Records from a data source

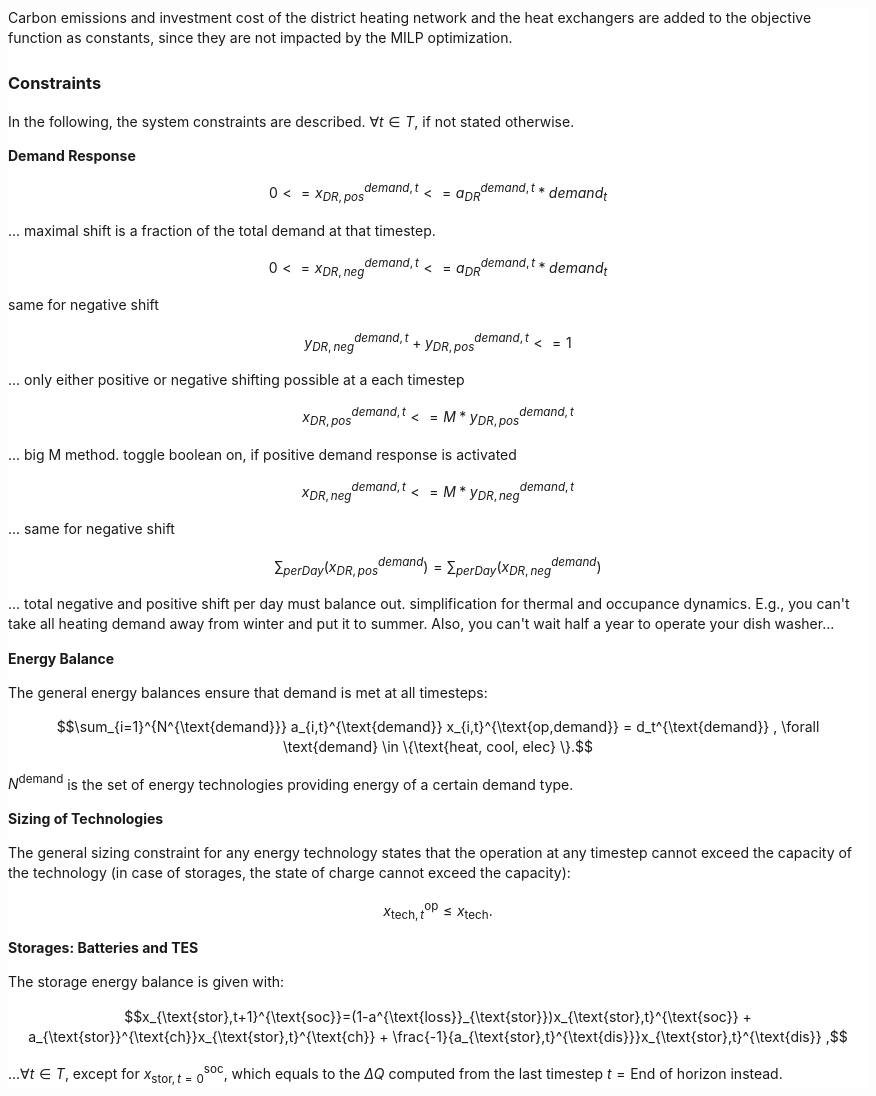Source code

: Carbon emissions and investment cost of the district heating network and the heat exchangers are added to the objective function as constants, since they are not impacted by the MILP optimization.

### Constraints
In the following, the system constraints are described. $\forall t \in T$, if not stated otherwise.

**Demand Response**

$$0 <= x_{DR,pos}^{demand,t} <= a_{DR}^{demand,t} * demand_t$$

... maximal shift is a fraction of the total demand at that timestep. 

$$0 <= x_{DR,neg}^{demand,t} <= a_{DR}^{demand,t} * demand_t$$

same for negative shift

$$y_{DR,neg}^{demand,t} + y_{DR,pos}^{demand,t} <= 1$$

... only either positive or negative shifting possible at a each timestep

$$x_{DR,pos}^{demand,t} <= M * y_{DR,pos}^{demand,t}$$

... big M method. toggle boolean on, if positive demand response is activated

$$x_{DR,neg}^{demand,t} <= M * y_{DR,neg}^{demand,t}$$

... same for negative shift

$$\sum_{perDay}(x_{DR,pos}^{demand}) = \sum_{perDay}(x_{DR,neg}^{demand})$$

... total negative and positive shift per day must balance out. simplification for thermal and occupance dynamics. E.g., you can't take all heating demand away from winter and put it to summer. Also, you can't wait half a year to operate your dish washer...



**Energy Balance**

The general energy balances ensure that demand is met at all timesteps:

$$\sum_{i=1}^{N^{\text{demand}}} a_{i,t}^{\text{demand}} x_{i,t}^{\text{op,demand}} = d_t^{\text{demand}} , \forall \text{demand} \in \{\text{heat, cool, elec} \}.$$

$N^{\text{demand}}$ is the set of energy technologies providing energy of a certain demand type.

**Sizing of Technologies**

The general sizing constraint for any energy technology states that the operation at any timestep cannot exceed the capacity of the technology (in case of storages, the state of charge cannot exceed the capacity):

$$x_{\text{tech},t}^{\text{op}} \leq x_{\text{tech}} .$$


**Storages: Batteries and TES**

The storage energy balance is given with:

$$x_{\text{stor},t+1}^{\text{soc}}=(1-a^{\text{loss}}_{\text{stor}})x_{\text{stor},t}^{\text{soc}} + a_{\text{stor}}^{\text{ch}}x_{\text{stor},t}^{\text{ch}} + \frac{-1}{a_{\text{stor},t}^{\text{dis}}}x_{\text{stor},t}^{\text{dis}} ,$$

...$\forall t \in T$, except for $x_{\text{stor},t=0}^{\text{soc}}$, which equals to the $\Delta Q$ computed from the last timestep $t=\text{End of horizon}$ instead.
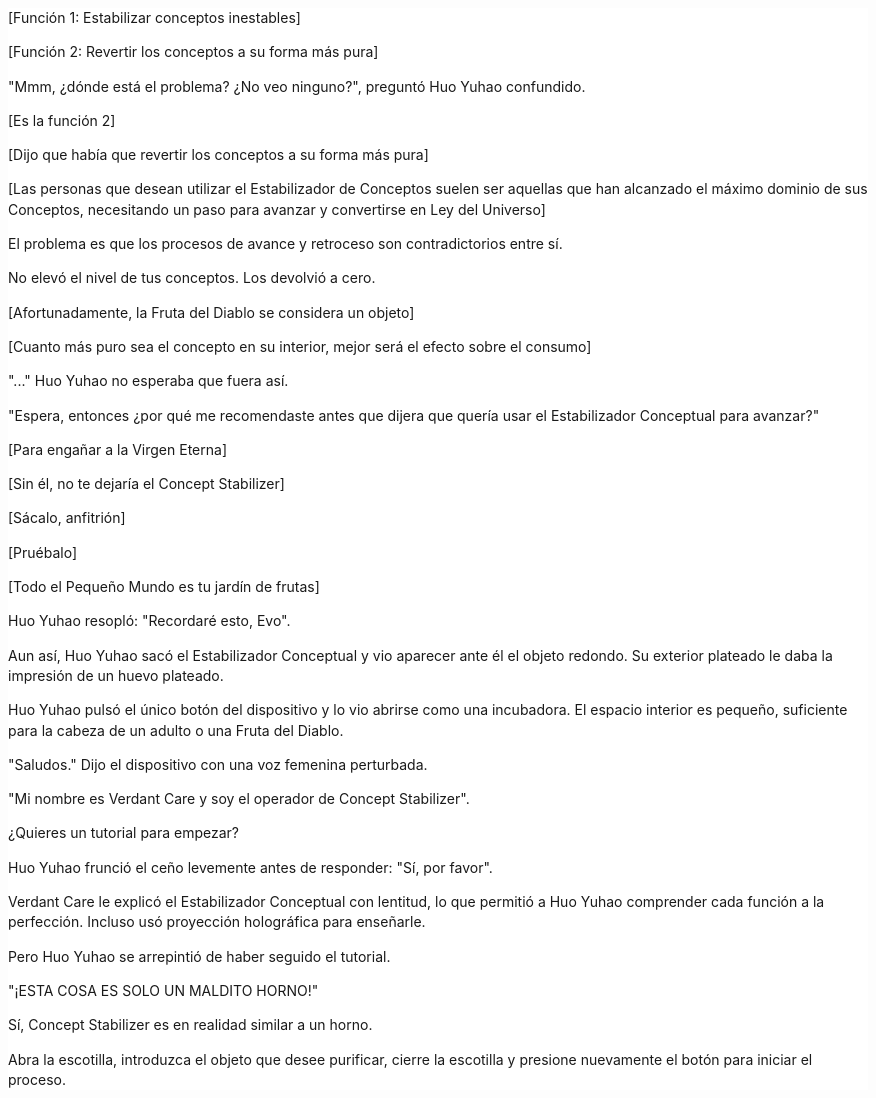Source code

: [Función 1: Estabilizar conceptos inestables]

[Función 2: Revertir los conceptos a su forma más pura]

"Mmm, ¿dónde está el problema? ¿No veo ninguno?", preguntó Huo Yuhao confundido.

[Es la función 2]

[Dijo que había que revertir los conceptos a su forma más pura]

[Las personas que desean utilizar el Estabilizador de Conceptos suelen ser aquellas que han alcanzado el máximo dominio de sus Conceptos, necesitando un paso para avanzar y convertirse en Ley del Universo]

El problema es que los procesos de avance y retroceso son contradictorios entre sí.

No elevó el nivel de tus conceptos. Los devolvió a cero.

[Afortunadamente, la Fruta del Diablo se considera un objeto]

[Cuanto más puro sea el concepto en su interior, mejor será el efecto sobre el consumo]

"..." Huo Yuhao no esperaba que fuera así.

"Espera, entonces ¿por qué me recomendaste antes que dijera que quería usar el Estabilizador Conceptual para avanzar?"

[Para engañar a la Virgen Eterna]

[Sin él, no te dejaría el Concept Stabilizer]

[Sácalo, anfitrión]

[Pruébalo]

[Todo el Pequeño Mundo es tu jardín de frutas]

Huo Yuhao resopló: "Recordaré esto, Evo".

Aun así, Huo Yuhao sacó el Estabilizador Conceptual y vio aparecer ante él el objeto redondo. Su exterior plateado le daba la impresión de un huevo plateado.

Huo Yuhao pulsó el único botón del dispositivo y lo vio abrirse como una incubadora. El espacio interior es pequeño, suficiente para la cabeza de un adulto o una Fruta del Diablo.

"Saludos." Dijo el dispositivo con una voz femenina perturbada.

"Mi nombre es Verdant Care y soy el operador de Concept Stabilizer".

¿Quieres un tutorial para empezar?

Huo Yuhao frunció el ceño levemente antes de responder: "Sí, por favor".

Verdant Care le explicó el Estabilizador Conceptual con lentitud, lo que permitió a Huo Yuhao comprender cada función a la perfección. Incluso usó proyección holográfica para enseñarle.

Pero Huo Yuhao se arrepintió de haber seguido el tutorial.

"¡ESTA COSA ES SOLO UN MALDITO HORNO!"

Sí, Concept Stabilizer es en realidad similar a un horno.

Abra la escotilla, introduzca el objeto que desee purificar, cierre la escotilla y presione nuevamente el botón para iniciar el proceso.
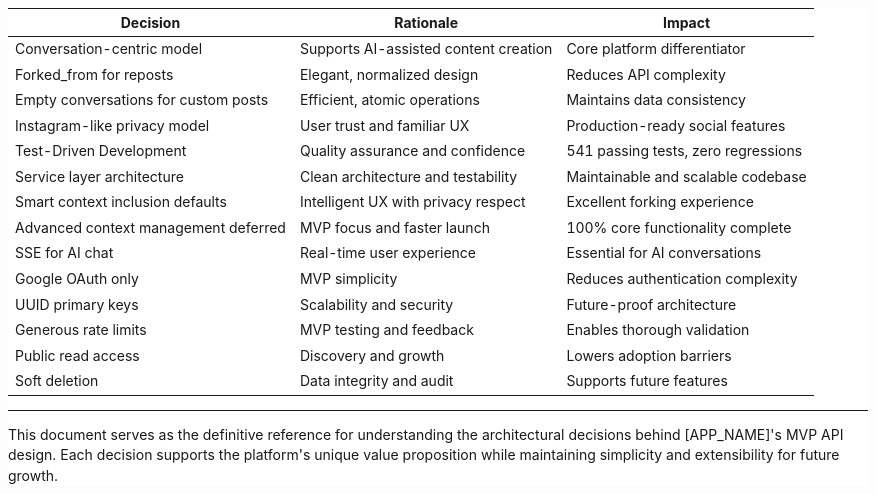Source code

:| Decision | Rationale | Impact |
|----------|-----------|---------|
| Conversation-centric model | Supports AI-assisted content creation | Core platform differentiator |
| Forked_from for reposts | Elegant, normalized design | Reduces API complexity |
| Empty conversations for custom posts | Efficient, atomic operations | Maintains data consistency |
| Instagram-like privacy model | User trust and familiar UX | Production-ready social features |
| Test-Driven Development | Quality assurance and confidence | 541 passing tests, zero regressions |
| Service layer architecture | Clean architecture and testability | Maintainable and scalable codebase |
| Smart context inclusion defaults | Intelligent UX with privacy respect | Excellent forking experience |
| Advanced context management deferred | MVP focus and faster launch | 100% core functionality complete |
| SSE for AI chat | Real-time user experience | Essential for AI conversations |
| Google OAuth only | MVP simplicity | Reduces authentication complexity |
| UUID primary keys | Scalability and security | Future-proof architecture |
| Generous rate limits | MVP testing and feedback | Enables thorough validation |
| Public read access | Discovery and growth | Lowers adoption barriers |
| Soft deletion | Data integrity and audit | Supports future features |

---

This document serves as the definitive reference for understanding the architectural decisions behind [APP_NAME]'s MVP API design. Each decision supports the platform's unique value proposition while maintaining simplicity and extensibility for future growth.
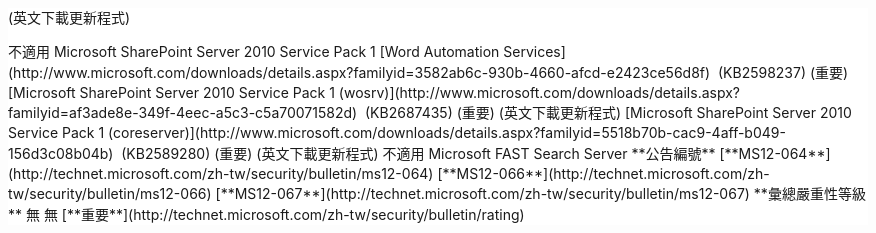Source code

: (英文下載更新程式)
</td>
<td style="border:1px solid black;">
不適用
</td>
</tr>
<tr>
<td style="border:1px solid black;">
Microsoft SharePoint Server 2010 Service Pack 1
</td>
<td style="border:1px solid black;">
[Word Automation Services](http://www.microsoft.com/downloads/details.aspx?familyid=3582ab6c-930b-4660-afcd-e2423ce56d8f)   
(KB2598237)  
(重要)
</td>
<td style="border:1px solid black;">
[Microsoft SharePoint Server 2010 Service Pack 1 (wosrv)](http://www.microsoft.com/downloads/details.aspx?familyid=af3ade8e-349f-4eec-a5c3-c5a70071582d)   
(KB2687435)  
(重要)  
(英文下載更新程式)  
[Microsoft SharePoint Server 2010 Service Pack 1 (coreserver)](http://www.microsoft.com/downloads/details.aspx?familyid=5518b70b-cac9-4aff-b049-156d3c08b04b)   
(KB2589280)  
(重要)  
(英文下載更新程式)
</td>
<td style="border:1px solid black;">
不適用
</td>
</tr>
<tr>
<th colspan="4">
Microsoft FAST Search Server
</th>
</tr>
<tr class="alternateRow">
<td style="border:1px solid black;">
**公告編號**
</td>
<td style="border:1px solid black;">
[**MS12-064**](http://technet.microsoft.com/zh-tw/security/bulletin/ms12-064)
</td>
<td style="border:1px solid black;">
[**MS12-066**](http://technet.microsoft.com/zh-tw/security/bulletin/ms12-066)
</td>
<td style="border:1px solid black;">
[**MS12-067**](http://technet.microsoft.com/zh-tw/security/bulletin/ms12-067)
</td>
</tr>
<tr>
<td style="border:1px solid black;">
**彙總嚴重性等級**
</td>
<td style="border:1px solid black;">
無
</td>
<td style="border:1px solid black;">
無
</td>
<td style="border:1px solid black;">
[**重要**](http://technet.microsoft.com/zh-tw/security/bulletin/rating)
</td>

> _TASK ITEM_: Repeat the records in full, precisely, and keep the pictures out.

> _SOLUTION FOR THIS TASK_:
Source code

: Carbon emissions and investment cost of the district heating network and the heat exchangers are added to the objective function as constants, since they are not impacted by the MILP optimization.

### Constraints
In the following, the system constraints are described. $\forall t \in T$, if not stated otherwise.

**Demand Response**

$$0 <= x_{DR,pos}^{demand,t} <= a_{DR}^{demand,t} * demand_t$$

... maximal shift is a fraction of the total demand at that timestep. 

$$0 <= x_{DR,neg}^{demand,t} <= a_{DR}^{demand,t} * demand_t$$

same for negative shift

$$y_{DR,neg}^{demand,t} + y_{DR,pos}^{demand,t} <= 1$$

... only either positive or negative shifting possible at a each timestep

$$x_{DR,pos}^{demand,t} <= M * y_{DR,pos}^{demand,t}$$

... big M method. toggle boolean on, if positive demand response is activated

$$x_{DR,neg}^{demand,t} <= M * y_{DR,neg}^{demand,t}$$

... same for negative shift

$$\sum_{perDay}(x_{DR,pos}^{demand}) = \sum_{perDay}(x_{DR,neg}^{demand})$$

... total negative and positive shift per day must balance out. simplification for thermal and occupance dynamics. E.g., you can't take all heating demand away from winter and put it to summer. Also, you can't wait half a year to operate your dish washer...



**Energy Balance**

The general energy balances ensure that demand is met at all timesteps:

$$\sum_{i=1}^{N^{\text{demand}}} a_{i,t}^{\text{demand}} x_{i,t}^{\text{op,demand}} = d_t^{\text{demand}} , \forall \text{demand} \in \{\text{heat, cool, elec} \}.$$

$N^{\text{demand}}$ is the set of energy technologies providing energy of a certain demand type.

**Sizing of Technologies**

The general sizing constraint for any energy technology states that the operation at any timestep cannot exceed the capacity of the technology (in case of storages, the state of charge cannot exceed the capacity):

$$x_{\text{tech},t}^{\text{op}} \leq x_{\text{tech}} .$$


**Storages: Batteries and TES**

The storage energy balance is given with:

$$x_{\text{stor},t+1}^{\text{soc}}=(1-a^{\text{loss}}_{\text{stor}})x_{\text{stor},t}^{\text{soc}} + a_{\text{stor}}^{\text{ch}}x_{\text{stor},t}^{\text{ch}} + \frac{-1}{a_{\text{stor},t}^{\text{dis}}}x_{\text{stor},t}^{\text{dis}} ,$$

...$\forall t \in T$, except for $x_{\text{stor},t=0}^{\text{soc}}$, which equals to the $\Delta Q$ computed from the last timestep $t=\text{End of horizon}$ instead.
Source code

: [Función 1: Estabilizar conceptos inestables]

[Función 2: Revertir los conceptos a su forma más pura]

"Mmm, ¿dónde está el problema? ¿No veo ninguno?", preguntó Huo Yuhao confundido.

[Es la función 2]

[Dijo que había que revertir los conceptos a su forma más pura]

[Las personas que desean utilizar el Estabilizador de Conceptos suelen ser aquellas que han alcanzado el máximo dominio de sus Conceptos, necesitando un paso para avanzar y convertirse en Ley del Universo]

El problema es que los procesos de avance y retroceso son contradictorios entre sí.

No elevó el nivel de tus conceptos. Los devolvió a cero.

[Afortunadamente, la Fruta del Diablo se considera un objeto]

[Cuanto más puro sea el concepto en su interior, mejor será el efecto sobre el consumo]

"..." Huo Yuhao no esperaba que fuera así.

"Espera, entonces ¿por qué me recomendaste antes que dijera que quería usar el Estabilizador Conceptual para avanzar?"

[Para engañar a la Virgen Eterna]

[Sin él, no te dejaría el Concept Stabilizer]

[Sácalo, anfitrión]

[Pruébalo]

[Todo el Pequeño Mundo es tu jardín de frutas]

Huo Yuhao resopló: "Recordaré esto, Evo".

Aun así, Huo Yuhao sacó el Estabilizador Conceptual y vio aparecer ante él el objeto redondo. Su exterior plateado le daba la impresión de un huevo plateado.

Huo Yuhao pulsó el único botón del dispositivo y lo vio abrirse como una incubadora. El espacio interior es pequeño, suficiente para la cabeza de un adulto o una Fruta del Diablo.

"Saludos." Dijo el dispositivo con una voz femenina perturbada.

"Mi nombre es Verdant Care y soy el operador de Concept Stabilizer".

¿Quieres un tutorial para empezar?

Huo Yuhao frunció el ceño levemente antes de responder: "Sí, por favor".

Verdant Care le explicó el Estabilizador Conceptual con lentitud, lo que permitió a Huo Yuhao comprender cada función a la perfección. Incluso usó proyección holográfica para enseñarle.

Pero Huo Yuhao se arrepintió de haber seguido el tutorial.

"¡ESTA COSA ES SOLO UN MALDITO HORNO!"

Sí, Concept Stabilizer es en realidad similar a un horno.

Abra la escotilla, introduzca el objeto que desee purificar, cierre la escotilla y presione nuevamente el botón para iniciar el proceso.
Source code

:| Decision | Rationale | Impact |
|----------|-----------|---------|
| Conversation-centric model | Supports AI-assisted content creation | Core platform differentiator |
| Forked_from for reposts | Elegant, normalized design | Reduces API complexity |
| Empty conversations for custom posts | Efficient, atomic operations | Maintains data consistency |
| Instagram-like privacy model | User trust and familiar UX | Production-ready social features |
| Test-Driven Development | Quality assurance and confidence | 541 passing tests, zero regressions |
| Service layer architecture | Clean architecture and testability | Maintainable and scalable codebase |
| Smart context inclusion defaults | Intelligent UX with privacy respect | Excellent forking experience |
| Advanced context management deferred | MVP focus and faster launch | 100% core functionality complete |
| SSE for AI chat | Real-time user experience | Essential for AI conversations |
| Google OAuth only | MVP simplicity | Reduces authentication complexity |
| UUID primary keys | Scalability and security | Future-proof architecture |
| Generous rate limits | MVP testing and feedback | Enables thorough validation |
| Public read access | Discovery and growth | Lowers adoption barriers |
| Soft deletion | Data integrity and audit | Supports future features |

---

This document serves as the definitive reference for understanding the architectural decisions behind [APP_NAME]'s MVP API design. Each decision supports the platform's unique value proposition while maintaining simplicity and extensibility for future growth.
Source code

: (英文下載更新程式)
</td>
<td style="border:1px solid black;">
不適用
</td>
</tr>
<tr>
<td style="border:1px solid black;">
Microsoft SharePoint Server 2010 Service Pack 1
</td>
<td style="border:1px solid black;">
[Word Automation Services](http://www.microsoft.com/downloads/details.aspx?familyid=3582ab6c-930b-4660-afcd-e2423ce56d8f)   
(KB2598237)  
(重要)
</td>
<td style="border:1px solid black;">
[Microsoft SharePoint Server 2010 Service Pack 1 (wosrv)](http://www.microsoft.com/downloads/details.aspx?familyid=af3ade8e-349f-4eec-a5c3-c5a70071582d)   
(KB2687435)  
(重要)  
(英文下載更新程式)  
[Microsoft SharePoint Server 2010 Service Pack 1 (coreserver)](http://www.microsoft.com/downloads/details.aspx?familyid=5518b70b-cac9-4aff-b049-156d3c08b04b)   
(KB2589280)  
(重要)  
(英文下載更新程式)
</td>
<td style="border:1px solid black;">
不適用
</td>
</tr>
<tr>
<th colspan="4">
Microsoft FAST Search Server
</th>
</tr>
<tr class="alternateRow">
<td style="border:1px solid black;">
**公告編號**
</td>
<td style="border:1px solid black;">
[**MS12-064**](http://technet.microsoft.com/zh-tw/security/bulletin/ms12-064)
</td>
<td style="border:1px solid black;">
[**MS12-066**](http://technet.microsoft.com/zh-tw/security/bulletin/ms12-066)
</td>
<td style="border:1px solid black;">
[**MS12-067**](http://technet.microsoft.com/zh-tw/security/bulletin/ms12-067)
</td>
</tr>
<tr>
<td style="border:1px solid black;">
**彙總嚴重性等級**
</td>
<td style="border:1px solid black;">
無
</td>
<td style="border:1px solid black;">
無
</td>
<td style="border:1px solid black;">
[**重要**](http://technet.microsoft.com/zh-tw/security/bulletin/rating)
</td>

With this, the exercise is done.